The president largely delivered to investors last year, as his administration cut taxes, reduced spending and rolled back an aggressive tariff plan after it spooked markets. Now, after blindsiding Wall Street with a series of rapid-fire moves in the span of a week, Trump appears to be putting it on notice. He has sought to block large investors from buying houses, called for a cap on credit-card rates and announced restrictions on executive pay and stock buybacks.
Then came the most stunning move of all: The Justice Department’s criminal investigation of Federal Reserve Chair Jerome Powell in what he said was an intimidation tactic to lower interest rates. “Investors thought after the April 2025 tariffs that uncertainty around policy would magically go away," says Brad Golding, a hedge-fund manager at Christofferson Robb & Co. in New York.

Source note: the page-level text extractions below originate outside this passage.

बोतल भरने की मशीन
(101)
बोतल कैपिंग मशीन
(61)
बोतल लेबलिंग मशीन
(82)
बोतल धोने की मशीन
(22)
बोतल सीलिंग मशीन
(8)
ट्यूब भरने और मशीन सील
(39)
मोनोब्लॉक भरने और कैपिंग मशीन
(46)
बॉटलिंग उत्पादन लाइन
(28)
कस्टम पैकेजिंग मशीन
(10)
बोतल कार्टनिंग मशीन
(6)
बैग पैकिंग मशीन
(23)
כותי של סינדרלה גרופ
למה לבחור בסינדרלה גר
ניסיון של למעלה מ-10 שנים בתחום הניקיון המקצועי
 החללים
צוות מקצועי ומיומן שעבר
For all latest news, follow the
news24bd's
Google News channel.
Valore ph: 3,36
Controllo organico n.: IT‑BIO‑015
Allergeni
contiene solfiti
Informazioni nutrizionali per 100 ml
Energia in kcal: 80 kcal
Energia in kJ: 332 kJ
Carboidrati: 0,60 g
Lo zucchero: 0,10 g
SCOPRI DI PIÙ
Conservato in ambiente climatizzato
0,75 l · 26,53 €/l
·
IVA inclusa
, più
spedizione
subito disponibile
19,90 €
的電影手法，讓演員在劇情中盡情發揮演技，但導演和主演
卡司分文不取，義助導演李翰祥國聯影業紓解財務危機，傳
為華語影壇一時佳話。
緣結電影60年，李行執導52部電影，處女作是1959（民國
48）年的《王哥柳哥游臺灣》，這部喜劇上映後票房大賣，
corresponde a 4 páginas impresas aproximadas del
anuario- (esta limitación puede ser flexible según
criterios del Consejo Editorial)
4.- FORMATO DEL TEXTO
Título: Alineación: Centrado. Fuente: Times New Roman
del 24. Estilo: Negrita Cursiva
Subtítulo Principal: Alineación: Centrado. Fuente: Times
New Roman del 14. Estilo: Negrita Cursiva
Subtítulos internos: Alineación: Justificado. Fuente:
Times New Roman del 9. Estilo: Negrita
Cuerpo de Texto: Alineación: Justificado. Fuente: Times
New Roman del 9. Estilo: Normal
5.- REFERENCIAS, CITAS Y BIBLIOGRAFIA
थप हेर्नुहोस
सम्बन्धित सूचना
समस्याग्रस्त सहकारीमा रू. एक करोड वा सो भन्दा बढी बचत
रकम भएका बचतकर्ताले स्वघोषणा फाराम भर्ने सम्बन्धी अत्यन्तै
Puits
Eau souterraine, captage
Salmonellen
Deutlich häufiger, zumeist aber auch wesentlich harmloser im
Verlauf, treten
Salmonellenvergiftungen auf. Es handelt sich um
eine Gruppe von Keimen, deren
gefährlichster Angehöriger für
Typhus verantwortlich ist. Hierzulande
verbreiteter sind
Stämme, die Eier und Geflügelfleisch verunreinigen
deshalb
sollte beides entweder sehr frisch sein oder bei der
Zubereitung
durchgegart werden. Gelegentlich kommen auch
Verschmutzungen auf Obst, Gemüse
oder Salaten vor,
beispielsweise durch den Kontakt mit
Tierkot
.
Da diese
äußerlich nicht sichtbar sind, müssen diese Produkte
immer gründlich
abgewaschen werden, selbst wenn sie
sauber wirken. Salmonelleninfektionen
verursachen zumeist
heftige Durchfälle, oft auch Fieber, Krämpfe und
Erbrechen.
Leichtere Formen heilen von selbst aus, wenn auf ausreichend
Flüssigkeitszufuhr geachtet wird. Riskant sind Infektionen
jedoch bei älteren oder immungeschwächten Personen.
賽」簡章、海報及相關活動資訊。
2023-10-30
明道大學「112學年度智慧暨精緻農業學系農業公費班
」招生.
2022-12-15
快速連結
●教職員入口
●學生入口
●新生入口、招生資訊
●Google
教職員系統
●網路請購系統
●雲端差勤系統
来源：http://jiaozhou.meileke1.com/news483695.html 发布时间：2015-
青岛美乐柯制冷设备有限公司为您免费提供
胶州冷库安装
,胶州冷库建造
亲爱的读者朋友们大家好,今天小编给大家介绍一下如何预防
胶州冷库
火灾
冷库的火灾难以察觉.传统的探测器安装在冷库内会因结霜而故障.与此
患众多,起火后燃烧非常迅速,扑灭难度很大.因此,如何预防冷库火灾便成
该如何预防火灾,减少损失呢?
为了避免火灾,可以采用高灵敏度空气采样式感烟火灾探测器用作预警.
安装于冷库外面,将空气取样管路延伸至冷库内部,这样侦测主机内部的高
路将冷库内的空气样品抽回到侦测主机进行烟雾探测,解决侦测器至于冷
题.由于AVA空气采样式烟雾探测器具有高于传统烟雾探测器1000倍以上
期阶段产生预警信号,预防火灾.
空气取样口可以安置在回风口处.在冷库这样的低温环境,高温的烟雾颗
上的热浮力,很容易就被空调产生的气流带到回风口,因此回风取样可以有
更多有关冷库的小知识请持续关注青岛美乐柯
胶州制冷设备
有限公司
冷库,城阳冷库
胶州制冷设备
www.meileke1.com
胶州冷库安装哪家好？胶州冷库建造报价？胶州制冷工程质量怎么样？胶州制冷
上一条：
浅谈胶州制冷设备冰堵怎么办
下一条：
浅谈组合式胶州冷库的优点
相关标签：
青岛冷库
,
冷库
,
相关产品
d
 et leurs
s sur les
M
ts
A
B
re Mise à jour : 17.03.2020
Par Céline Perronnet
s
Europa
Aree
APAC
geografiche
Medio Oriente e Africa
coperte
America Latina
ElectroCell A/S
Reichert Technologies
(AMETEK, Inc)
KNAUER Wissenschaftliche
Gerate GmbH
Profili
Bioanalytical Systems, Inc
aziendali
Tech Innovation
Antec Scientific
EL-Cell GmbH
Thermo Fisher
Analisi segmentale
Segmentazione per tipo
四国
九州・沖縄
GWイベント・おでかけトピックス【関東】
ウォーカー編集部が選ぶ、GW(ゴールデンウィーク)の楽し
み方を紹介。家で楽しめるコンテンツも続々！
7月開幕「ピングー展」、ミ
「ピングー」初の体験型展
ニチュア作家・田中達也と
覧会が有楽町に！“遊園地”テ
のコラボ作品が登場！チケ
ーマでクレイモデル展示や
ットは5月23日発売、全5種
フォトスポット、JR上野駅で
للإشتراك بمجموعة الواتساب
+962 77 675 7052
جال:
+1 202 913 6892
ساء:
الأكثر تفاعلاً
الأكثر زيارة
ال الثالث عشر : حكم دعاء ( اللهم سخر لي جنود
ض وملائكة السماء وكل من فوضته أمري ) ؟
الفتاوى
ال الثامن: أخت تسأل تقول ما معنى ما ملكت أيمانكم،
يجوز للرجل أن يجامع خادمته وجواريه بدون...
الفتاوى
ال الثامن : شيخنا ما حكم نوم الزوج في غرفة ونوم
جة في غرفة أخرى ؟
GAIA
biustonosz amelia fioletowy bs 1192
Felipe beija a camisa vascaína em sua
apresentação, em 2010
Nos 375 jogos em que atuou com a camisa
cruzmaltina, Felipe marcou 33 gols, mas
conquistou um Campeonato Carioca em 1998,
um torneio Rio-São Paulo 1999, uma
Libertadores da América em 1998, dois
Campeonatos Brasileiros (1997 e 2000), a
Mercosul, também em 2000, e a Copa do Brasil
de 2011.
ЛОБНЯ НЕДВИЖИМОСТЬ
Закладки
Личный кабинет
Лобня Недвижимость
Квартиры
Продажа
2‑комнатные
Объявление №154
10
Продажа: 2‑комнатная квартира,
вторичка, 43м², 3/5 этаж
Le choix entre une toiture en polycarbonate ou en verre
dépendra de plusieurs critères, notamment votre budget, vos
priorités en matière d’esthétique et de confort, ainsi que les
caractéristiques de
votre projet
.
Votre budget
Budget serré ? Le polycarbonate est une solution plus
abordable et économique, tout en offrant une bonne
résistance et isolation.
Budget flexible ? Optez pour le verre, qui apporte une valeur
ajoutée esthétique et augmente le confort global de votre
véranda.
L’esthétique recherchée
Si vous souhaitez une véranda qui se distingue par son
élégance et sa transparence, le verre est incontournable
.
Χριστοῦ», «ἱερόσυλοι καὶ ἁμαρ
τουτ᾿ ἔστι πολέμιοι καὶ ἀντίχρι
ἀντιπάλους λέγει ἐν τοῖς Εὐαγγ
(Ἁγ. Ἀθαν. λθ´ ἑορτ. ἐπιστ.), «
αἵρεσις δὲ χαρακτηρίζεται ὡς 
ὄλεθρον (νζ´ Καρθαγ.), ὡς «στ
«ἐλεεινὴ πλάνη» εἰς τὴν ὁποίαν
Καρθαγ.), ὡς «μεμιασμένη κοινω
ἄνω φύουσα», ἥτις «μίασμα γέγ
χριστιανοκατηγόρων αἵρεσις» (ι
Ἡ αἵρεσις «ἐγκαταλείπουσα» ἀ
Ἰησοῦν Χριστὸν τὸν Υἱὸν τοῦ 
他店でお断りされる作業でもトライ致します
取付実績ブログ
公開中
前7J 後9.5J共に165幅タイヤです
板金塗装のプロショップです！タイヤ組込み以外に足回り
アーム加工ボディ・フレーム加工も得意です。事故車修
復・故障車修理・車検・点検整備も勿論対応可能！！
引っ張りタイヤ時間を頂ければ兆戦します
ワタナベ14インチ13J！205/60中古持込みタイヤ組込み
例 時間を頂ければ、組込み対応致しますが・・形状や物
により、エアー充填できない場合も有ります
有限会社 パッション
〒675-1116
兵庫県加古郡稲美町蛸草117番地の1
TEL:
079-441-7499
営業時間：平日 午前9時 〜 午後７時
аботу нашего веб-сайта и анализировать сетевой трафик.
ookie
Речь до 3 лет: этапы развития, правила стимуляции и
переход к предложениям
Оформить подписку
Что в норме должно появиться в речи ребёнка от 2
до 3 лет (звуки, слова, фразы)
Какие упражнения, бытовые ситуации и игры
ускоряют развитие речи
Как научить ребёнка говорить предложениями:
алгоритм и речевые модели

“Now, we’re seeing that midterm elections mean more than the profitability of banks and the stability of markets." News of the investigation, which prompted JPMorgan Chase Chief Executive Jamie Dimon and others in the banking world to defend the Fed, was an escalation in Trump’s pressure campaign on the Fed to lower rates. It was a clear message that voters’ concerns about the cost of living, and not investors, are now top of mind. On Monday evening, Trump issued his latest broadside against business on social media, saying he was working with Microsoft and other tech giants to make sure consumers don’t “pick up the tab" for higher electricity prices as heavy investment in artificial intelligence fuels power demand from data centers.